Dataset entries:

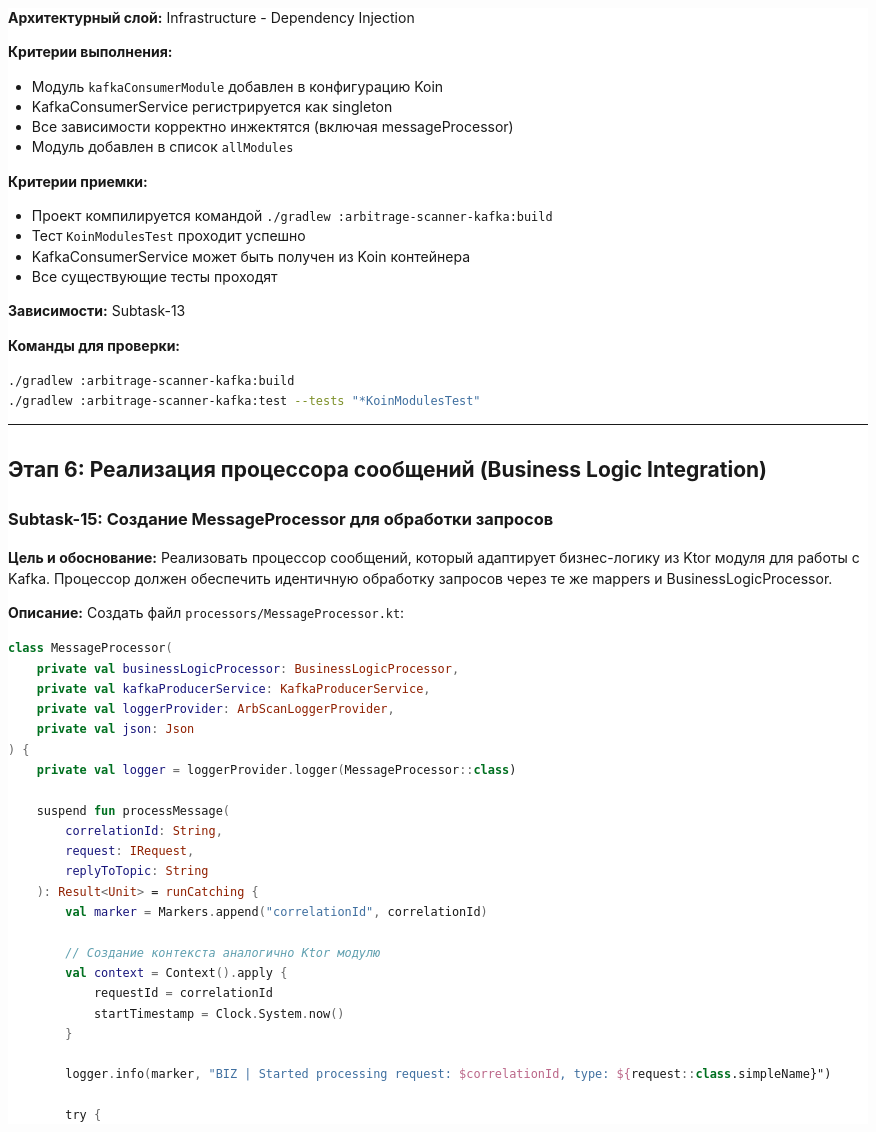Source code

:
 ```kotlin
```

**Архитектурный слой:** Infrastructure - Dependency Injection

**Критерии выполнения:**
- Модуль `kafkaConsumerModule` добавлен в конфигурацию Koin
- KafkaConsumerService регистрируется как singleton
- Все зависимости корректно инжектятся (включая messageProcessor)
- Модуль добавлен в список `allModules`

**Критерии приемки:**
- Проект компилируется командой `./gradlew :arbitrage-scanner-kafka:build`
- Тест `KoinModulesTest` проходит успешно
- KafkaConsumerService может быть получен из Koin контейнера
- Все существующие тесты проходят

**Зависимости:** Subtask-13

**Команды для проверки:**
```bash
./gradlew :arbitrage-scanner-kafka:build
./gradlew :arbitrage-scanner-kafka:test --tests "*KoinModulesTest"
```

---

## Этап 6: Реализация процессора сообщений (Business Logic Integration)

### Subtask-15: Создание MessageProcessor для обработки запросов

**Цель и обоснование:**
Реализовать процессор сообщений, который адаптирует бизнес-логику из Ktor модуля для работы с Kafka. Процессор должен обеспечить идентичную обработку запросов через те же mappers и BusinessLogicProcessor.

**Описание:**
Создать файл `processors/MessageProcessor.kt`:

```kotlin
class MessageProcessor(
    private val businessLogicProcessor: BusinessLogicProcessor,
    private val kafkaProducerService: KafkaProducerService,
    private val loggerProvider: ArbScanLoggerProvider,
    private val json: Json
) {
    private val logger = loggerProvider.logger(MessageProcessor::class)

    suspend fun processMessage(
        correlationId: String,
        request: IRequest,
        replyToTopic: String
    ): Result<Unit> = runCatching {
        val marker = Markers.append("correlationId", correlationId)

        // Создание контекста аналогично Ktor модулю
        val context = Context().apply {
            requestId = correlationId
            startTimestamp = Clock.System.now()
        }

        logger.info(marker, "BIZ | Started processing request: $correlationId, type: ${request::class.simpleName}")

        try {
```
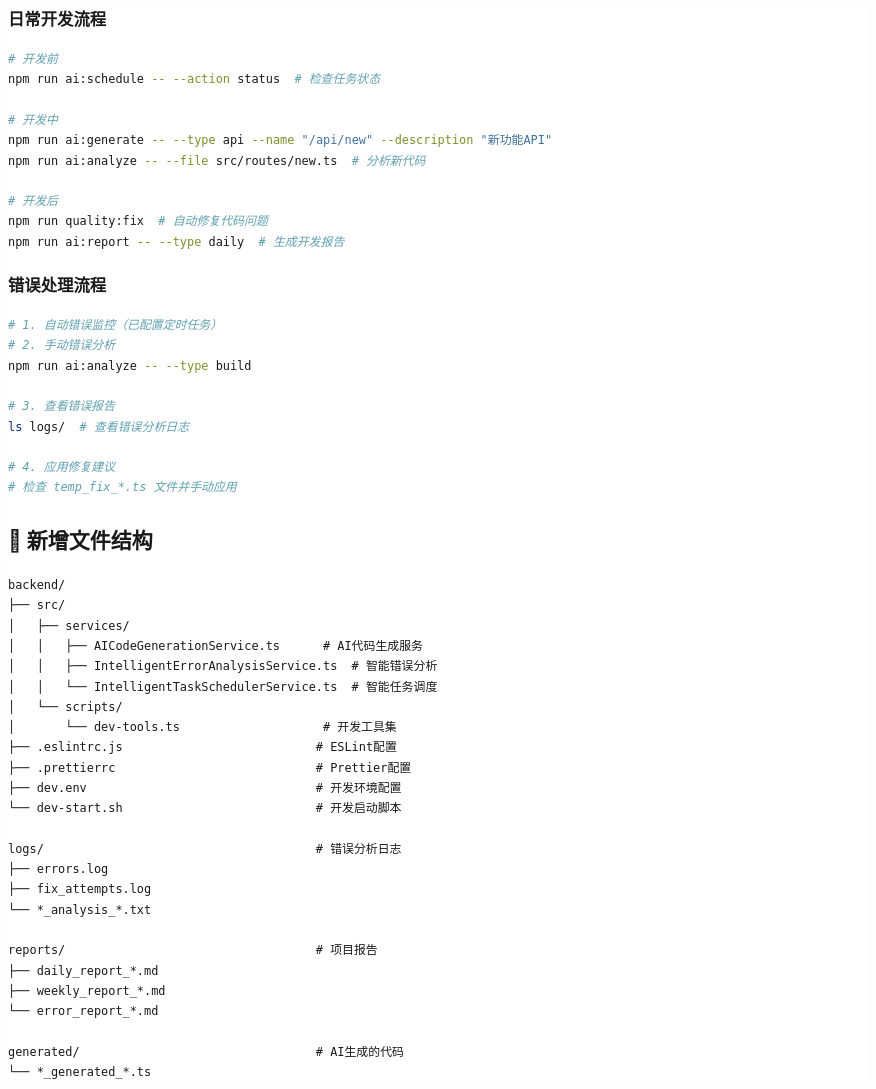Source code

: ### 日常开发流程
```bash
# 开发前
npm run ai:schedule -- --action status  # 检查任务状态

# 开发中
npm run ai:generate -- --type api --name "/api/new" --description "新功能API"
npm run ai:analyze -- --file src/routes/new.ts  # 分析新代码

# 开发后
npm run quality:fix  # 自动修复代码问题
npm run ai:report -- --type daily  # 生成开发报告
```

### 错误处理流程
```bash
# 1. 自动错误监控（已配置定时任务）
# 2. 手动错误分析
npm run ai:analyze -- --type build

# 3. 查看错误报告
ls logs/  # 查看错误分析日志

# 4. 应用修复建议
# 检查 temp_fix_*.ts 文件并手动应用
```

## 📁 新增文件结构

```
backend/
├── src/
│   ├── services/
│   │   ├── AICodeGenerationService.ts      # AI代码生成服务
│   │   ├── IntelligentErrorAnalysisService.ts  # 智能错误分析
│   │   └── IntelligentTaskSchedulerService.ts  # 智能任务调度
│   └── scripts/
│       └── dev-tools.ts                    # 开发工具集
├── .eslintrc.js                           # ESLint配置
├── .prettierrc                            # Prettier配置
├── dev.env                                # 开发环境配置
└── dev-start.sh                           # 开发启动脚本

logs/                                      # 错误分析日志
├── errors.log
├── fix_attempts.log
└── *_analysis_*.txt

reports/                                   # 项目报告
├── daily_report_*.md
├── weekly_report_*.md
└── error_report_*.md

generated/                                 # AI生成的代码
└── *_generated_*.ts
```
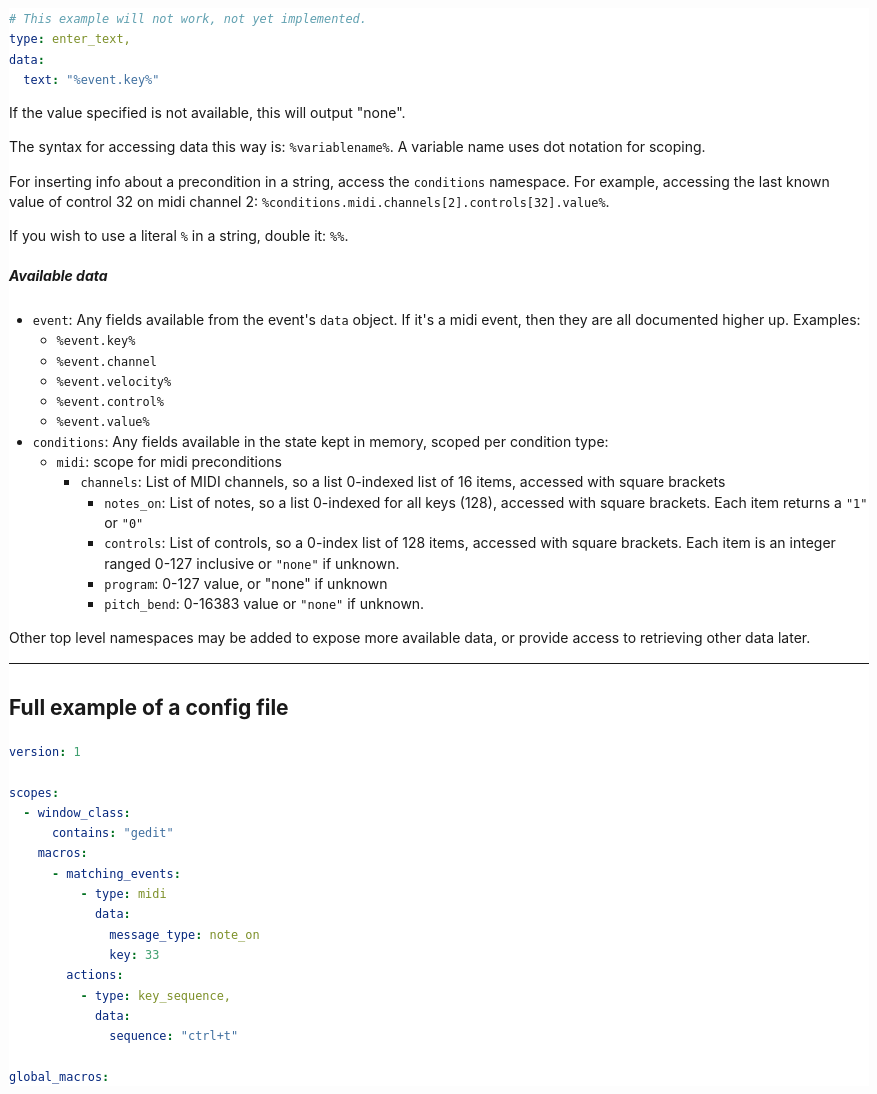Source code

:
 ```yaml
# This example will not work, not yet implemented.
type: enter_text,
data:
  text: "%event.key%"
```

If the value specified is not available, this will output "none".

The syntax for accessing data this way is: `%variablename%`. A variable name uses dot notation for scoping.

For inserting info about a precondition in a string, access the `conditions` namespace. For example, accessing the last
known value of control 32 on midi channel 2: `%conditions.midi.channels[2].controls[32].value%`.

If you wish to use a literal `%` in a string, double it: `%%`.

##### Available data

- `event`: Any fields available from the event's `data` object. If it's a midi event, then they are all documented
  higher up.
  Examples:
  - `%event.key%`
  - `%event.channel`
  - `%event.velocity%`
  - `%event.control%`
  - `%event.value%`
- `conditions`: Any fields available in the state kept in memory, scoped per condition type:
  - `midi`: scope for midi preconditions
    - `channels`: List of MIDI channels, so a list 0-indexed list of 16 items, accessed with square brackets
      - `notes_on`: List of notes, so a list 0-indexed for all keys (128), accessed with square brackets. Each item
         returns a `"1"` or `"0"`
      - `controls`: List of controls, so a 0-index list of 128 items, accessed with square brackets. Each item is an
        integer ranged 0-127 inclusive or `"none"` if unknown.
      - `program`: 0-127 value, or "none" if unknown
      - `pitch_bend`: 0-16383 value or `"none"` if unknown.
  
Other top level namespaces may be added to expose more available data, or provide access to retrieving other data later.

---

## Full example of a config file

```yaml
version: 1

scopes:
  - window_class:
      contains: "gedit"
    macros: 
      - matching_events: 
          - type: midi
            data:
              message_type: note_on
              key: 33
        actions:
          - type: key_sequence,
            data:
              sequence: "ctrl+t"

global_macros:
```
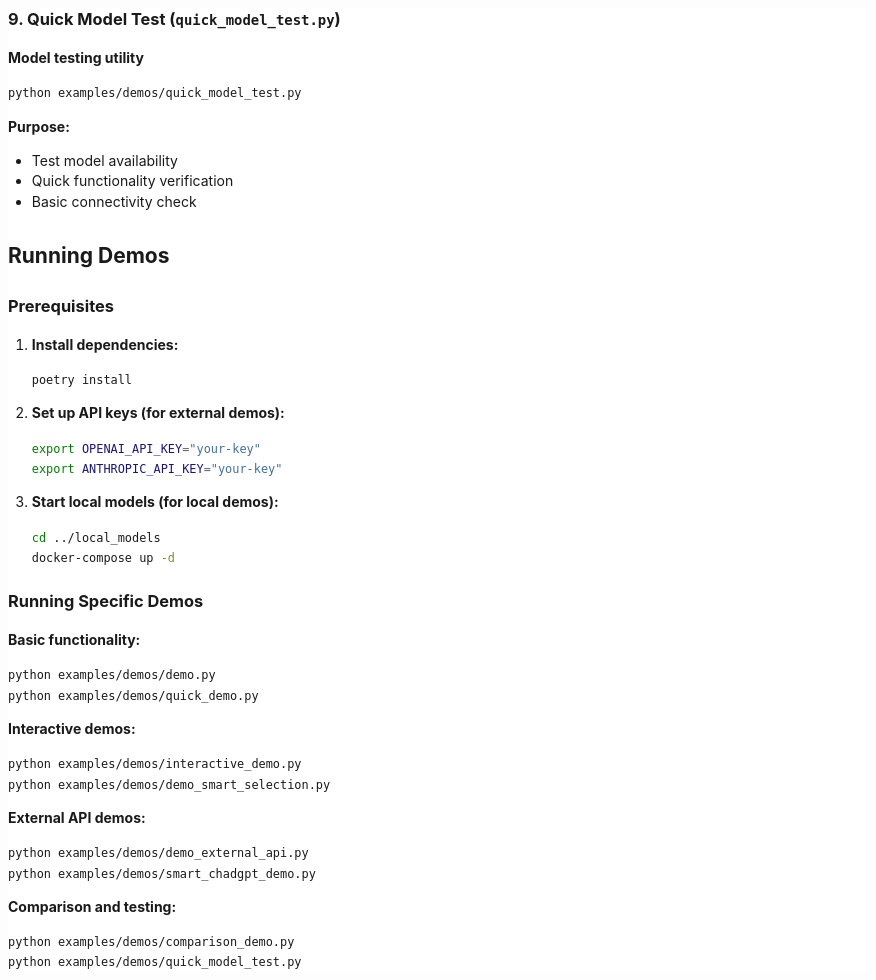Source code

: ### 9. Quick Model Test (`quick_model_test.py`)
**Model testing utility**

```bash
python examples/demos/quick_model_test.py
```

**Purpose:**
- Test model availability
- Quick functionality verification
- Basic connectivity check

## Running Demos

### Prerequisites

1. **Install dependencies:**
   ```bash
   poetry install
   ```

2. **Set up API keys (for external demos):**
   ```bash
   export OPENAI_API_KEY="your-key"
   export ANTHROPIC_API_KEY="your-key"
   ```

3. **Start local models (for local demos):**
   ```bash
   cd ../local_models
   docker-compose up -d
   ```

### Running Specific Demos

**Basic functionality:**
```bash
python examples/demos/demo.py
python examples/demos/quick_demo.py
```

**Interactive demos:**
```bash
python examples/demos/interactive_demo.py
python examples/demos/demo_smart_selection.py
```

**External API demos:**
```bash
python examples/demos/demo_external_api.py
python examples/demos/smart_chadgpt_demo.py
```

**Comparison and testing:**
```bash
python examples/demos/comparison_demo.py
python examples/demos/quick_model_test.py
```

# YOUR GOAL
Each line of the entries where the string "build" occurs should be shown.

# FINISHED TASK
- Проект компилируется командой `./gradlew :arbitrage-scanner-kafka:build`
./gradlew :arbitrage-scanner-kafka:build
npm run ai:analyze -- --type build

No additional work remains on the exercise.